# Does anyone have a fish style handle tutorial?



## mlau (Mar 26, 2016)

I just got my Heiji Chinese cleaver in the mail earlier in the week.
While I love the blade, the handle is driving me nuts.

Does anyone have a fish style handle tutorial?
Our king of cleavers (Andy777) seems to very highly regard these.


----------



## daveb (Mar 26, 2016)

Older thread on here encouraged folks to post pics of Fish handles. Limited google-fu from phone, should not be hard to find.

Not an exhaustive thread but it's the only one like it anywhere (that I'm aware of)


----------



## Dave Martell (Mar 26, 2016)

daveb said:


> Older thread on here encouraged folks to post pics of Fish handles.
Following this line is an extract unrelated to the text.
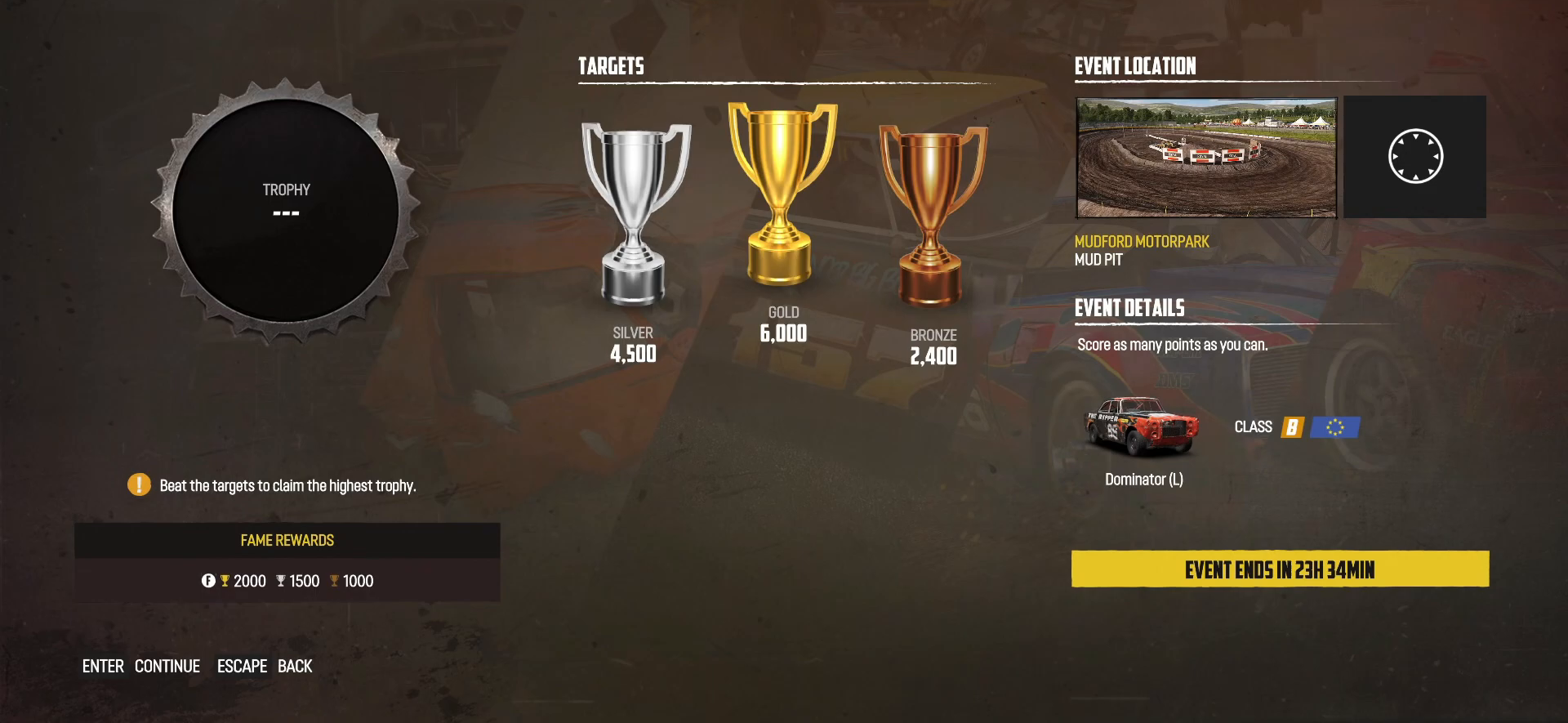
Gameplay with a controller (Xbox layout); each line is a JSON object with the inputs held at the frame after it. "events" lists button and stick changes between this image and that frame as [ms after this image, input, new state], when the widget could be followed in between. Not read: right_stick.
{"buttons": [], "left_stick": "center", "events": []}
Limited google-fu from phone, should not be hard to find.
> 
> Not an exhaustive thread but it's the only one like it anywhere (that I'm aware of)




Here's the thread...

http://www.kitchenknifeforums.com/s...inal-Rehandle-King?p=7555&viewfull=1#post7555


It's not a tutorial (doubt that exists) but it's at least we have examples of the man's work.


----------



## mlau (Apr 2, 2016)

Seems like a standard (but extremely well executed) western handle.

On a side note, Heiji has offered to reshape the handle.

Does anyone have the width/thickness of a Sugimoto handle?


----------